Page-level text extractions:
=-=-=-=-=

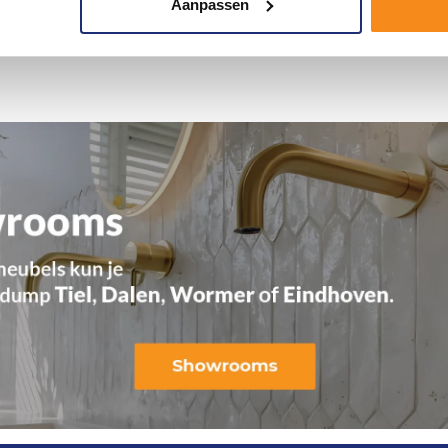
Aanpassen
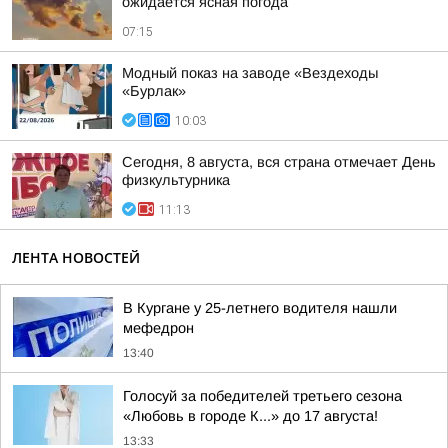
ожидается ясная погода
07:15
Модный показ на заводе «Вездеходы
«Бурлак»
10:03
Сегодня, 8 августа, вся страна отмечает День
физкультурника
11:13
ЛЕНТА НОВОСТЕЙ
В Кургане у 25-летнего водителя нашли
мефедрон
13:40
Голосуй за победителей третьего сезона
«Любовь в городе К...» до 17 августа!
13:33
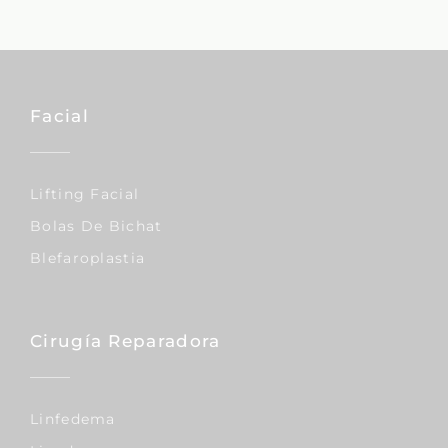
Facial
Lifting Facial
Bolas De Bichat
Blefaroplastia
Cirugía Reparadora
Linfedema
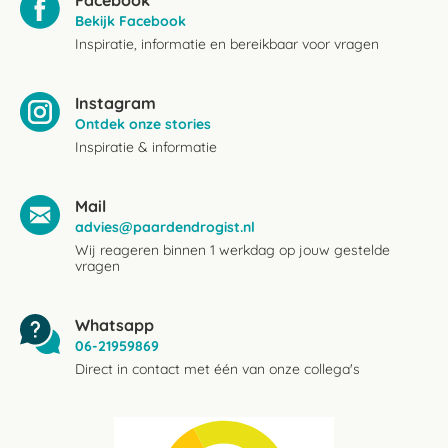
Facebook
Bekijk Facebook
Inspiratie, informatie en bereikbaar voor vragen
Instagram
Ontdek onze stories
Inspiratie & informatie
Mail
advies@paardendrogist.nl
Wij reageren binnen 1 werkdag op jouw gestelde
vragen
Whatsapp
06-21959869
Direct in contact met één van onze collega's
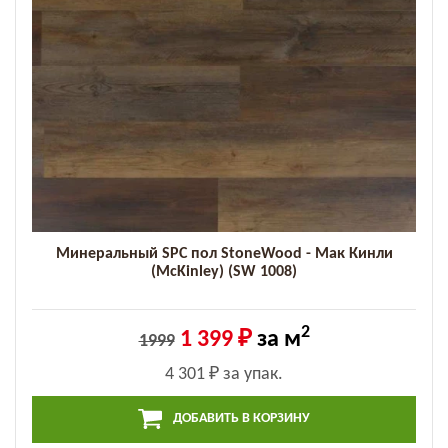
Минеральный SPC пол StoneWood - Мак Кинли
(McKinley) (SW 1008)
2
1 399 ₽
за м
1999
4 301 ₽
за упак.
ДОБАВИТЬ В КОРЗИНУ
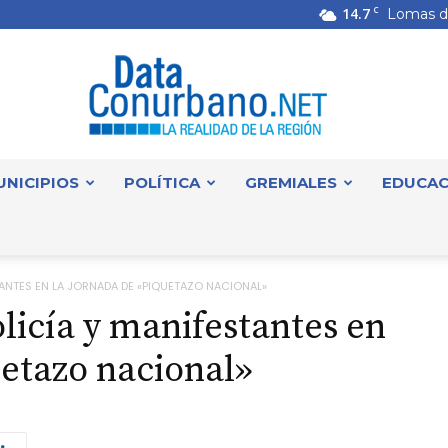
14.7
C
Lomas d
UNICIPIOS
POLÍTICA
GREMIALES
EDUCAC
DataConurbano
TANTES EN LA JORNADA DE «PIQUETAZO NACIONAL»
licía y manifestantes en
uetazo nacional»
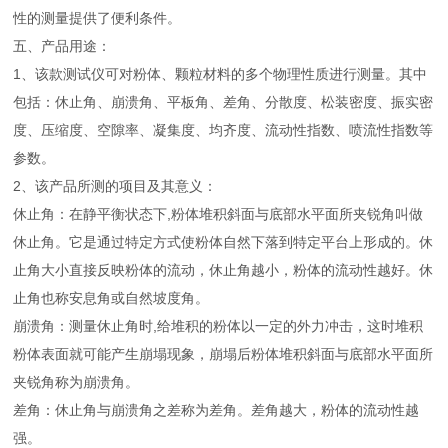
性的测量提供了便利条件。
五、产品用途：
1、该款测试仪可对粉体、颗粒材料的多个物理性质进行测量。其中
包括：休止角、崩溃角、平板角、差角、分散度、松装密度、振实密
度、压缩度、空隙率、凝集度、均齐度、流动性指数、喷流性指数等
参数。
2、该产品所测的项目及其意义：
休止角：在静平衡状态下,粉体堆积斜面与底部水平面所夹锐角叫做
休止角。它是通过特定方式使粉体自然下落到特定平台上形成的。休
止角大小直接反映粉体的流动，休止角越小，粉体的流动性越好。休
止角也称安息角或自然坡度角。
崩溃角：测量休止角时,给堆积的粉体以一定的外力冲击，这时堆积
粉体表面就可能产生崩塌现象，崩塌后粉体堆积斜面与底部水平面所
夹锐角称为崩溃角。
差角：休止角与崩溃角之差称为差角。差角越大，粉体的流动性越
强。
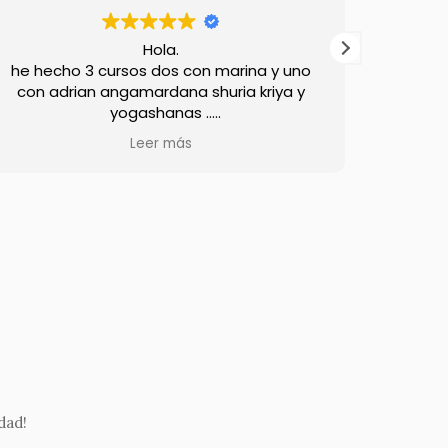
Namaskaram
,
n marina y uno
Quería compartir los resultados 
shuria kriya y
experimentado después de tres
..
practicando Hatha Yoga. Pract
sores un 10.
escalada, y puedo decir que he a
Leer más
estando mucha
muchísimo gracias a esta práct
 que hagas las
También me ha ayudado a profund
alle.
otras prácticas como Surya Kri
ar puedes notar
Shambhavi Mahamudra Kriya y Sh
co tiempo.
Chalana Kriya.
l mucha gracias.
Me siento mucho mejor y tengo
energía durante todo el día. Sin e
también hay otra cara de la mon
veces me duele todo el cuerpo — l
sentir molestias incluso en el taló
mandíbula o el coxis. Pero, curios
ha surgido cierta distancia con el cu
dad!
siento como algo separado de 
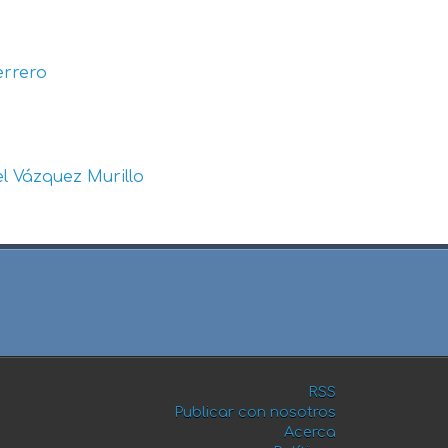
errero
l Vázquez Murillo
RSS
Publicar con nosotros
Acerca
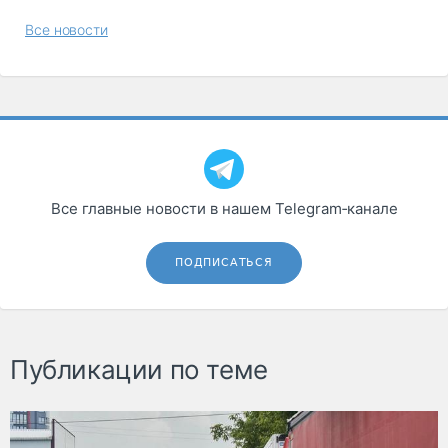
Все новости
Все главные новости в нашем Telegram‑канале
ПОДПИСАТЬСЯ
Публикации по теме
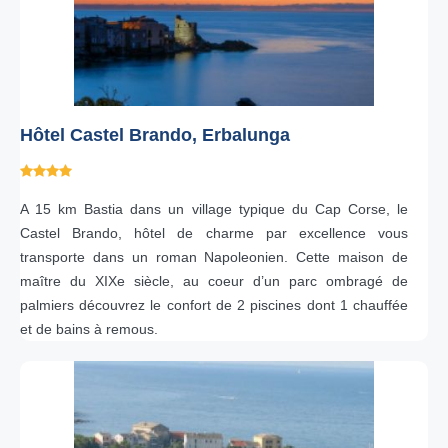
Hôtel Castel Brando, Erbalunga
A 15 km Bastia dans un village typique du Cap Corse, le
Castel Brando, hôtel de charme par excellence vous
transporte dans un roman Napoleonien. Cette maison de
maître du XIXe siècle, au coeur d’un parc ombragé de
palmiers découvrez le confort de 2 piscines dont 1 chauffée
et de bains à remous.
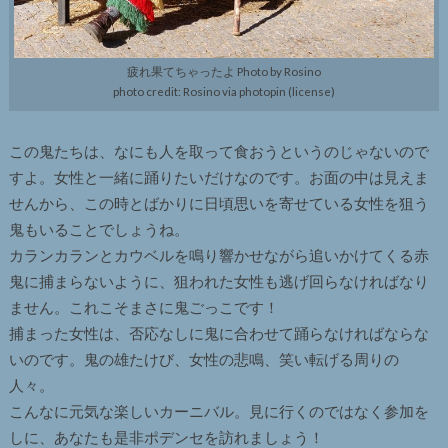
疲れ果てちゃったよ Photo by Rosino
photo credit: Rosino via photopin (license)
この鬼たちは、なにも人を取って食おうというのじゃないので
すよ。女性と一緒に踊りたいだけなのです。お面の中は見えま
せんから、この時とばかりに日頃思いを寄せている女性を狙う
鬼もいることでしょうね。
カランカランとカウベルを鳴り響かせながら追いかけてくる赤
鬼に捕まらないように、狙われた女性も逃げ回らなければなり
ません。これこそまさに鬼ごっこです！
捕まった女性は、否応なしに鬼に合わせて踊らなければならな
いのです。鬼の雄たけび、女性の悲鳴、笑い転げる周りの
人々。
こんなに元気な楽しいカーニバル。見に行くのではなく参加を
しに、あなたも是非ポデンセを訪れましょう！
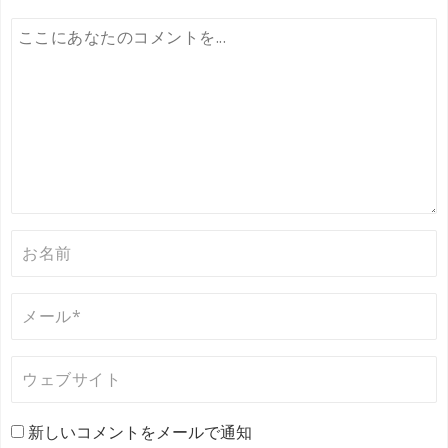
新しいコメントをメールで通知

=-=-=-=-=

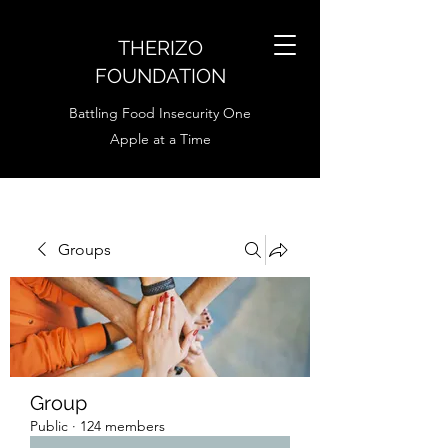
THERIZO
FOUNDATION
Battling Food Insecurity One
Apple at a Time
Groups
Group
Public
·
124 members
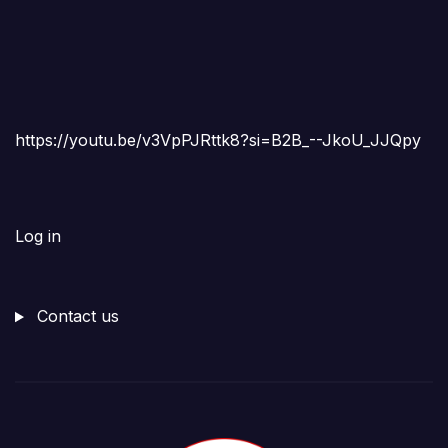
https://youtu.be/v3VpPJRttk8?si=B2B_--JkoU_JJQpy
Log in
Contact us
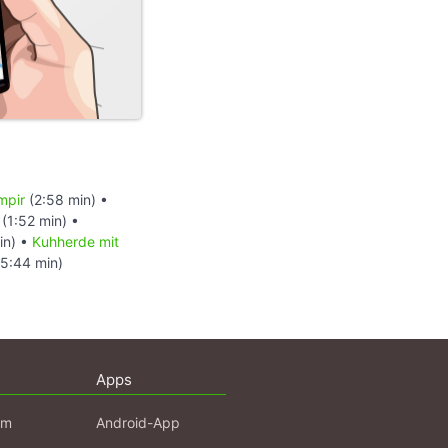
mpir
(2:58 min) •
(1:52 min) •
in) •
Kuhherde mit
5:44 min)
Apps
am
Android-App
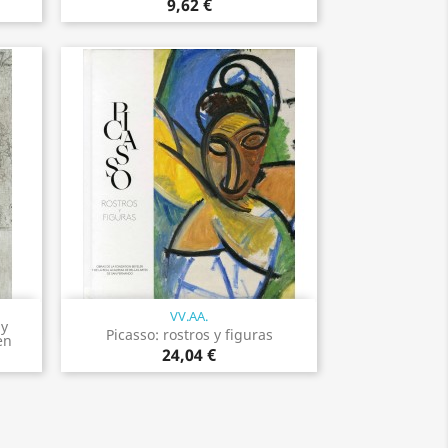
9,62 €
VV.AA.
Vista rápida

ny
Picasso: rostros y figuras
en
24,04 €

=-=-=-=-=

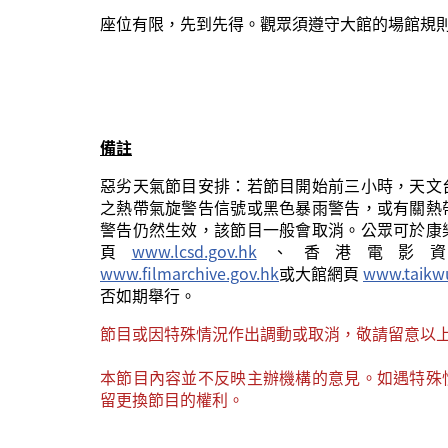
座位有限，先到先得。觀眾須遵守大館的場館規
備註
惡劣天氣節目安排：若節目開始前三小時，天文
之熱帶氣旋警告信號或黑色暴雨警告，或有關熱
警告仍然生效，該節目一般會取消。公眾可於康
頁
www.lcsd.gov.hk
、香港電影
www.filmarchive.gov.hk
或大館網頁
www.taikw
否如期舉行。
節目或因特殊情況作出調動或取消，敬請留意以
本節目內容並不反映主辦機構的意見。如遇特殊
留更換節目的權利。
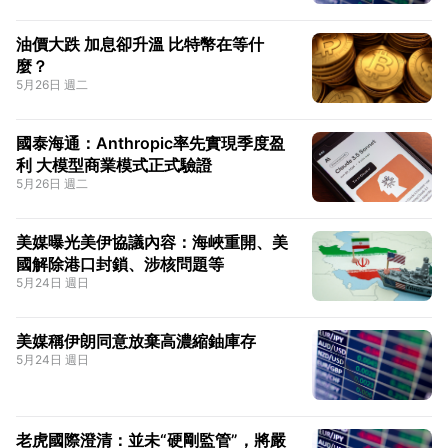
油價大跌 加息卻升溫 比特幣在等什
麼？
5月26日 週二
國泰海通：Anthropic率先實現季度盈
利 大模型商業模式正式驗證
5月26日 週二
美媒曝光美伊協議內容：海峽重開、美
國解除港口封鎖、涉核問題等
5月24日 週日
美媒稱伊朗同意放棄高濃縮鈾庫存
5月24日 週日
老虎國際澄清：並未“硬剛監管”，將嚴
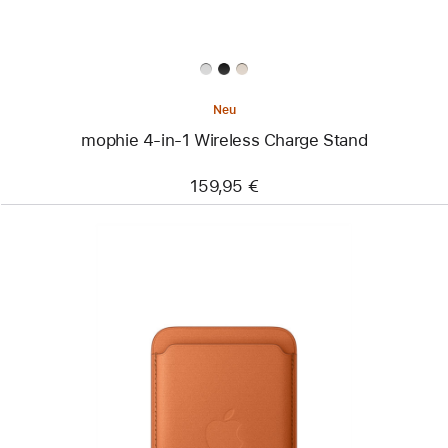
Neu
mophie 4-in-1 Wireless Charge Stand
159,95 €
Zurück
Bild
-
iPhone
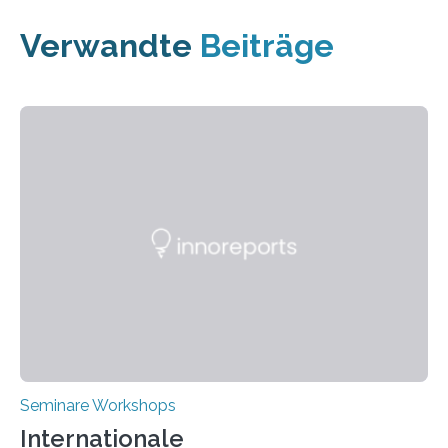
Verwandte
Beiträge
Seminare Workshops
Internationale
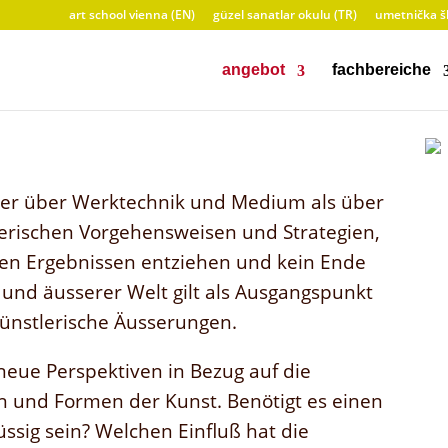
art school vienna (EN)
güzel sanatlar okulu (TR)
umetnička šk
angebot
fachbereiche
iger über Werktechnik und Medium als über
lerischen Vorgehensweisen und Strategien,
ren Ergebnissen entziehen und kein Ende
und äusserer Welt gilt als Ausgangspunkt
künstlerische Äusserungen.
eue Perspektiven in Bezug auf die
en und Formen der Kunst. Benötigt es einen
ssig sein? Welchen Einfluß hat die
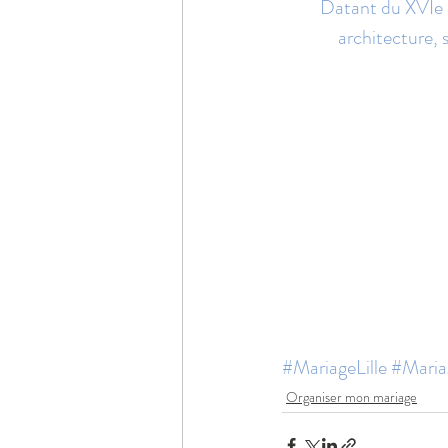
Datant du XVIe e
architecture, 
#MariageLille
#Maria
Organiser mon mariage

=-=-=-=-=

- Problem details -
Across the records above, how many lines does the word "como" appear on? Reply with the number only.

- Task solution -
2